Set down exactly the lines from the first line of the records through the line that contains "tion in enhancing", and leave every picture out.

=== Records for the task ===

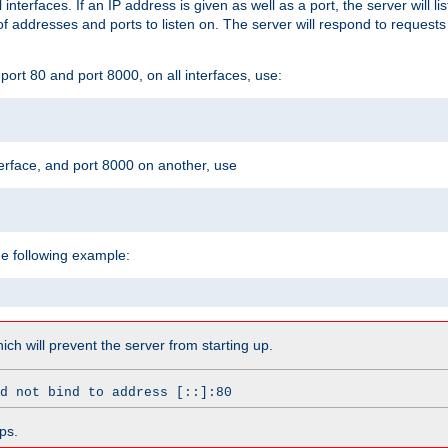
l interfaces. If an IP address is given as well as a port, the server will l
 addresses and ports to listen on. The server will respond to requests
ort 80 and port 8000, on all interfaces, use:
erface, and port 8000 on another, use
he following example:
which will prevent the server from starting up.
d not bind to address [::]:80
ps.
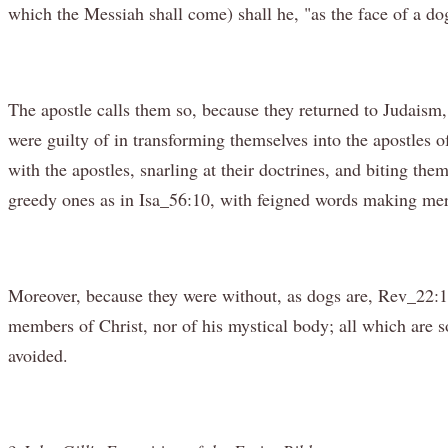
which the Messiah shall come) shall he, "as the face of a do
The apostle calls them so, because they returned to Judaism
were guilty of in transforming themselves into the apostles o
with the apostles, snarling at their doctrines, and biting th
greedy ones as in Isa_56:10, with feigned words making merch
Moreover, because they were without, as dogs are, Rev_22:1
members of Christ, nor of his mystical body; all which are 
avoided.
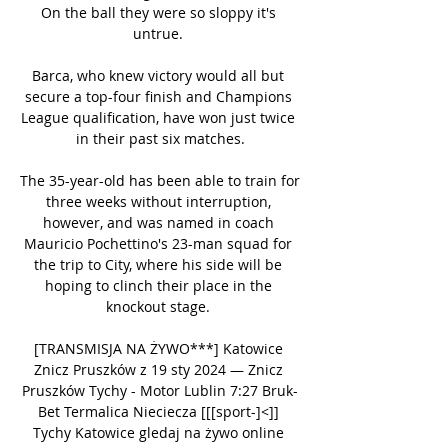
On the ball they were so sloppy it's 
untrue. 

Barca, who knew victory would all but 
secure a top-four finish and Champions 
League qualification, have won just twice 
in their past six matches.

The 35-year-old has been able to train for 
three weeks without interruption, 
however, and was named in coach 
Mauricio Pochettino's 23-man squad for 
the trip to City, where his side will be 
hoping to clinch their place in the 
knockout stage. 

[TRANSMISJA NA ŻYWO***] Katowice 
Znicz Pruszków z 19 sty 2024 — Znicz 
Pruszków Tychy - Motor Lublin 7:27 Bruk-
Bet Termalica Nieciecza [[[sport-]<]] 
Tychy Katowice gledaj na żywo online 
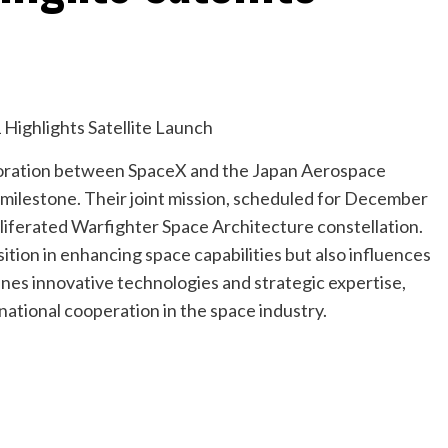
laboration between SpaceX and the Japan Aerospace
 milestone. Their joint mission, scheduled for December
roliferated Warfighter Space Architecture constellation.
tion in enhancing space capabilities but also influences
es innovative technologies and strategic expertise,
national cooperation in the space industry.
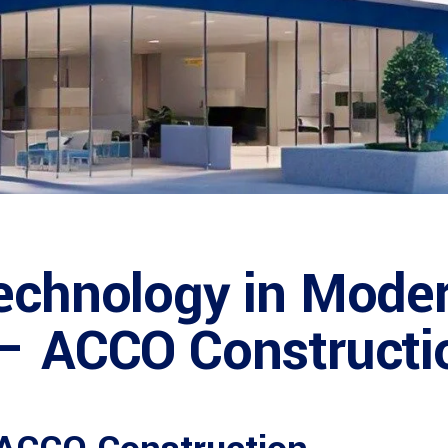
echnology in Moder
 – ACCO Constructi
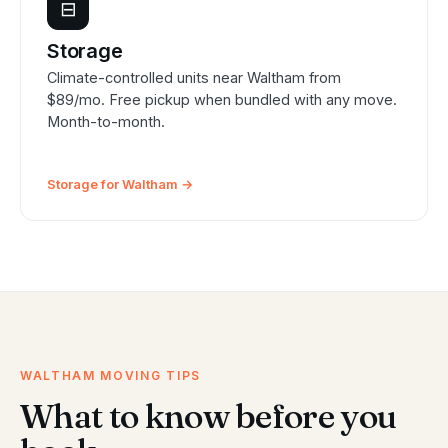
⊟
Storage
Climate-controlled units near Waltham from
$89/mo. Free pickup when bundled with any move.
Month-to-month.
Storage for Waltham →
WALTHAM MOVING TIPS
What to know before you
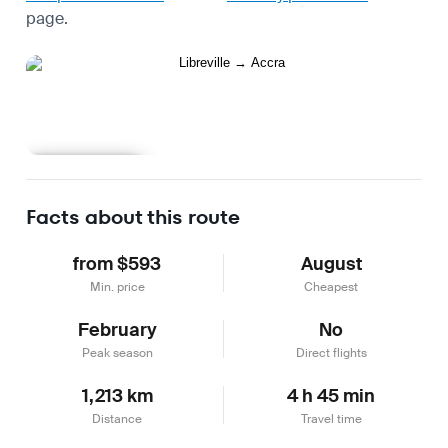
page.
Learn more
Facts about this route
from $593
August
Min. price
Cheapest
February
No
Peak season
Direct flights
1,213 km
4 h 45 min
Distance
Travel time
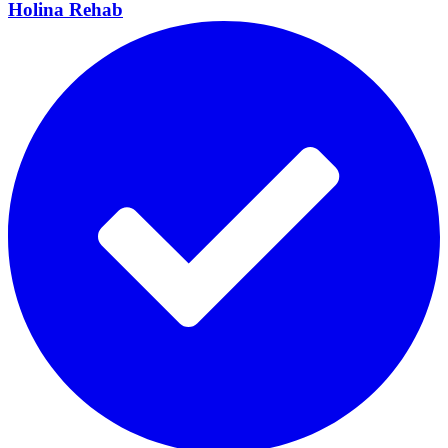
Holina
Rehab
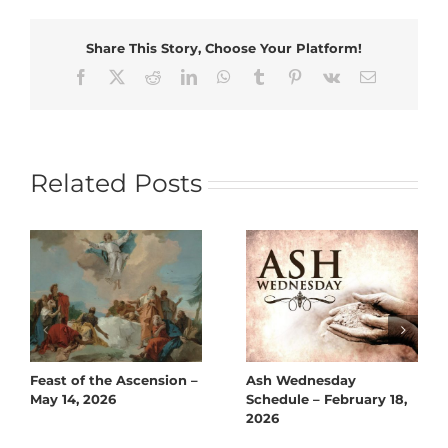
Share This Story, Choose Your Platform!
Facebook
X
Reddit
LinkedIn
WhatsApp
Tumblr
Pinterest
Vk
Email
Related Posts
Feast of the Ascension –
Ash Wednesday
May 14, 2026
Schedule – February 18,
2026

===

== Answer space ==
l interfaces. If an IP address is given as well as a port, the server will l
 addresses and ports to listen on. The server will respond to requests
ort 80 and port 8000, on all interfaces, use:
erface, and port 8000 on another, use
he following example:
which will prevent the server from starting up.
d not bind to address [::]:80
ps.
which the Messiah shall come) shall he, "as the face of a do
The apostle calls them so, because they returned to Judaism
were guilty of in transforming themselves into the apostles o
with the apostles, snarling at their doctrines, and biting th
greedy ones as in Isa_56:10, with feigned words making merch
Moreover, because they were without, as dogs are, Rev_22:1
members of Christ, nor of his mystical body; all which are 
avoided.
On the ball they were so sloppy it's 
untrue. 

Barca, who knew victory would all but 
secure a top-four finish and Champions 
League qualification, have won just twice 
in their past six matches.

The 35-year-old has been able to train for 
three weeks without interruption, 
however, and was named in coach 
Mauricio Pochettino's 23-man squad for 
the trip to City, where his side will be 
hoping to clinch their place in the 
knockout stage. 

[TRANSMISJA NA ŻYWO***] Katowice 
Znicz Pruszków z 19 sty 2024 — Znicz 
Pruszków Tychy - Motor Lublin 7:27 Bruk-
Bet Termalica Nieciecza [[[sport-]<]] 
Tychy Katowice gledaj na żywo online 
laboration between SpaceX and the Japan Aerospace
 milestone. Their joint mission, scheduled for December
roliferated Warfighter Space Architecture constellation.
tion in enhancing space capabilities but also influences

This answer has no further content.